=== SUPPLIED ENTRIES ===

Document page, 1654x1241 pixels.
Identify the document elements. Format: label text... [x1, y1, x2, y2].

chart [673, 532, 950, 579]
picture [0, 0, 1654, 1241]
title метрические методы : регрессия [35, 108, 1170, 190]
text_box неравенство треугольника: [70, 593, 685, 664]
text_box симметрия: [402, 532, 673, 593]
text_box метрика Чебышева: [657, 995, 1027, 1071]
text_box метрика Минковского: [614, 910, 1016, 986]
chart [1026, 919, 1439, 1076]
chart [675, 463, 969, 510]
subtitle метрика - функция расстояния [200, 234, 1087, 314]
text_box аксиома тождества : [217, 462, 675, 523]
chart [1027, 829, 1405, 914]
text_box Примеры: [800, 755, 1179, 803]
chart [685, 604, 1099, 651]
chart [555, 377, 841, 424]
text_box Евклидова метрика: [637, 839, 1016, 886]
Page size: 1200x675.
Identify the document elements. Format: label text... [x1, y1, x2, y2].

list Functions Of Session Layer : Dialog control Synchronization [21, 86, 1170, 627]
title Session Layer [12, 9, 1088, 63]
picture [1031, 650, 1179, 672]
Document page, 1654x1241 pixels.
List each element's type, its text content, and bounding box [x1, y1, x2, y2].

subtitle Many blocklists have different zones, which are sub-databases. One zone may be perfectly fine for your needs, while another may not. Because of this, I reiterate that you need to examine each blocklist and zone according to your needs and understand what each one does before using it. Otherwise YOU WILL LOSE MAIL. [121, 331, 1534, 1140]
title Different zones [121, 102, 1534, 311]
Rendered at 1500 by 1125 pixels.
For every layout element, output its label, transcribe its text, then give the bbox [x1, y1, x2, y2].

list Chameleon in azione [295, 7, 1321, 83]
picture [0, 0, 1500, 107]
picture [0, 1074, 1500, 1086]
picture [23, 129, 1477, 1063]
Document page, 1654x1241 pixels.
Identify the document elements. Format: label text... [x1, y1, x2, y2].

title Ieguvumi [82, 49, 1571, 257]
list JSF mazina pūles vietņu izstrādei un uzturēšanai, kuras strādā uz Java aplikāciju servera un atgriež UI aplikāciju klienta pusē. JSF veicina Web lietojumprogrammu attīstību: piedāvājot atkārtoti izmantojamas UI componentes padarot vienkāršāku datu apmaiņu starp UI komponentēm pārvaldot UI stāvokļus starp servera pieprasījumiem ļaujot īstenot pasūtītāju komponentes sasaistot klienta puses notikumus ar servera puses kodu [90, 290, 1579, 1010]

===

**DO THIS**: Reproduce all of the rows above verbatim.

**SOLUTION TO THIS TASK**:
Document page, 1654x1241 pixels.
Identify the document elements. Format: label text... [x1, y1, x2, y2].

chart [673, 532, 950, 579]
picture [0, 0, 1654, 1241]
title метрические методы : регрессия [35, 108, 1170, 190]
text_box неравенство треугольника: [70, 593, 685, 664]
text_box симметрия: [402, 532, 673, 593]
text_box метрика Чебышева: [657, 995, 1027, 1071]
text_box метрика Минковского: [614, 910, 1016, 986]
chart [1026, 919, 1439, 1076]
chart [675, 463, 969, 510]
subtitle метрика - функция расстояния [200, 234, 1087, 314]
text_box аксиома тождества : [217, 462, 675, 523]
chart [1027, 829, 1405, 914]
text_box Примеры: [800, 755, 1179, 803]
chart [685, 604, 1099, 651]
chart [555, 377, 841, 424]
text_box Евклидова метрика: [637, 839, 1016, 886]
Page size: 1200x675.
Identify the document elements. Format: label text... [x1, y1, x2, y2].

list Functions Of Session Layer : Dialog control Synchronization [21, 86, 1170, 627]
title Session Layer [12, 9, 1088, 63]
picture [1031, 650, 1179, 672]
Document page, 1654x1241 pixels.
List each element's type, its text content, and bounding box [x1, y1, x2, y2].

subtitle Many blocklists have different zones, which are sub-databases. One zone may be perfectly fine for your needs, while another may not. Because of this, I reiterate that you need to examine each blocklist and zone according to your needs and understand what each one does before using it. Otherwise YOU WILL LOSE MAIL. [121, 331, 1534, 1140]
title Different zones [121, 102, 1534, 311]
Rendered at 1500 by 1125 pixels.
For every layout element, output its label, transcribe its text, then give the bbox [x1, y1, x2, y2].

list Chameleon in azione [295, 7, 1321, 83]
picture [0, 0, 1500, 107]
picture [0, 1074, 1500, 1086]
picture [23, 129, 1477, 1063]
Document page, 1654x1241 pixels.
Identify the document elements. Format: label text... [x1, y1, x2, y2].

title Ieguvumi [82, 49, 1571, 257]
list JSF mazina pūles vietņu izstrādei un uzturēšanai, kuras strādā uz Java aplikāciju servera un atgriež UI aplikāciju klienta pusē. JSF veicina Web lietojumprogrammu attīstību: piedāvājot atkārtoti izmantojamas UI componentes padarot vienkāršāku datu apmaiņu starp UI komponentēm pārvaldot UI stāvokļus starp servera pieprasījumiem ļaujot īstenot pasūtītāju komponentes sasaistot klienta puses notikumus ar servera puses kodu [90, 290, 1579, 1010]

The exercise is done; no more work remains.